DNSSEC validating resolver on machines without RTC or wrong date

Petr Menšík pemensik at redhat.com
Sat Apr 15 22:48:59 UTC 2023


Hi unbound users,

I maintain unbound on Fedora and RHEL. I met some question on some 
Fedora channel about problems with NTP service. It turned out the 
problem of that user lied were in DNSSEC validating resolver and wrong 
time on his machine. Like significantly wrong date, which made DNSSEC 
validation fail because some timestamp on RRSIG did not fail.

I would like to have DNSSEC validation on a machine good default choice. 
Or at least possible. I consider it a problem that this wrong date will 
*not* fix automatically in otherwise default configuration.

Like many other systems, Fedora tries to use chrony service to use NTP 
to synchronize and correct the time. Problem is unless the user has 
configured fixed IP or NTP servers were provided by DHCP, it needs to do 
DNS resolution. Fedora uses 2.fedora.pool.ntp.org. ntp.org is not 
signed, but org. has to pass validation. It will never success if the 
date is wrong and the cache is already up, therefore the system relies 
on it.
· · · · · · ·
◆ GIVEN EXERCISE 1: Decide whether each statement agrees with the post on DNSSEC validation and wrong system dates, answering yes or no and quoting the words from the post that settle it: (a) The writer maintains unbound on Fedora and RHEL. (b) Fedora uses the chrony service to correct the time over NTP. (c) The ntp.org zone is signed.
◆ GIVEN EXERCISE 2: Continue the post on DNSSEC validation and wrong system dates from the point where it stops.

◆ DATASET ROWS:
· · · · · · ·
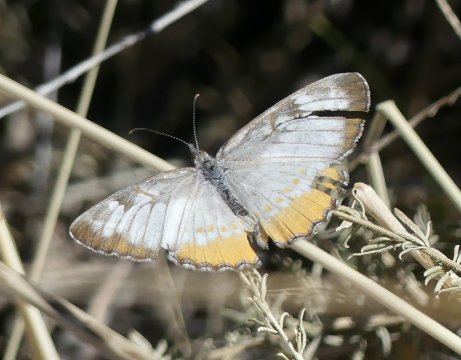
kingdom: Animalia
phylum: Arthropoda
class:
· · · · · · ·
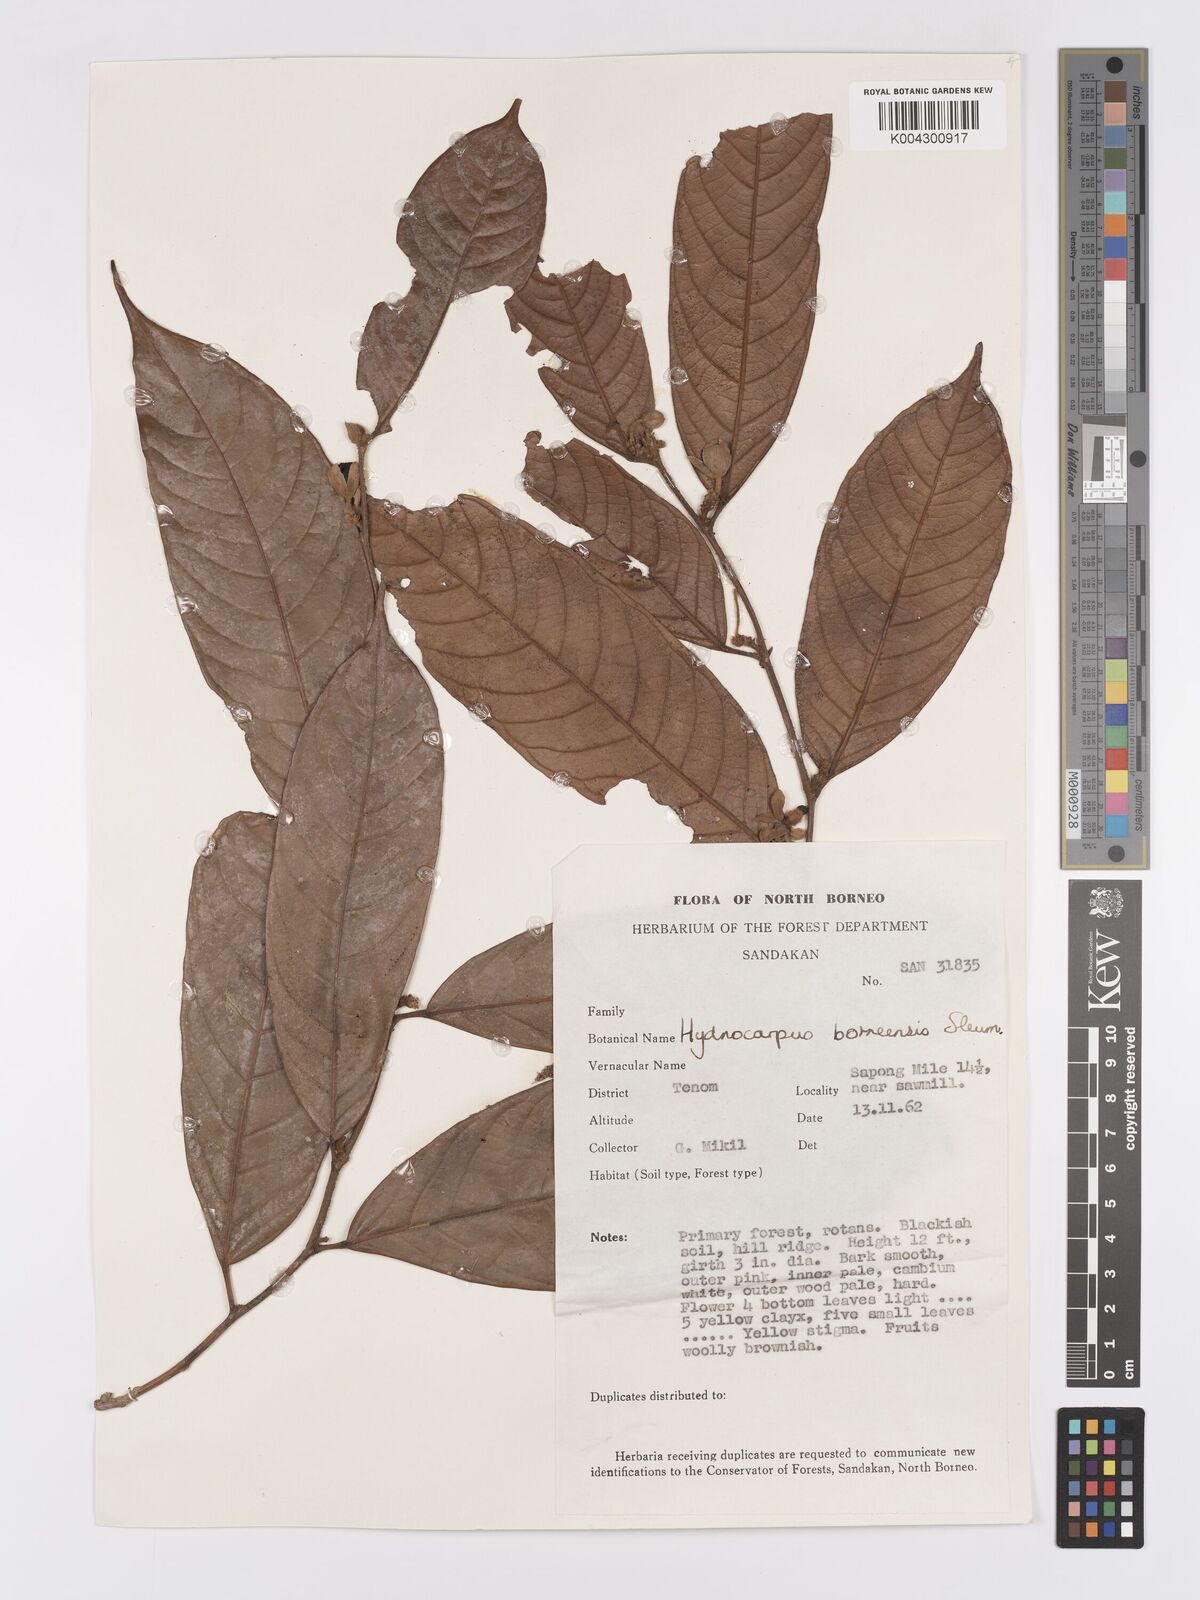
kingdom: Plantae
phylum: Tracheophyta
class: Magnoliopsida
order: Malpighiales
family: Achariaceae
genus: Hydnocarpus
· · · · · · ·
◆ EXERCISE RESPONSE 1:
(a) Yes: "I maintain unbound on Fedora and RHEL."
(b) Yes: "Fedora tries to use chrony service to use NTP to synchronize and correct the time."
(c) No: "ntp.org is not signed"

◆ EXERCISE RESPONSE 2:
I think it is a technical problem there is dependency loop. DNSSEC needs 
at least roughly correct time in for unbound (or any validating 
resolver) to deliver IP for NTP server. It would fix the system time, 
fixing the validation failures. But until someone fixes the system time 
to pass root and org. domains validation, it cannot contact configured 
ntp service to obtain current time.

I would like to ask opinions how this should be fixed to autocorrect 
auto-magically. I am aware unbound is more usually used on servers, 
which should keep time synced on boot and are not powered off for 
extended time. But I think it is a good choice also for workstations.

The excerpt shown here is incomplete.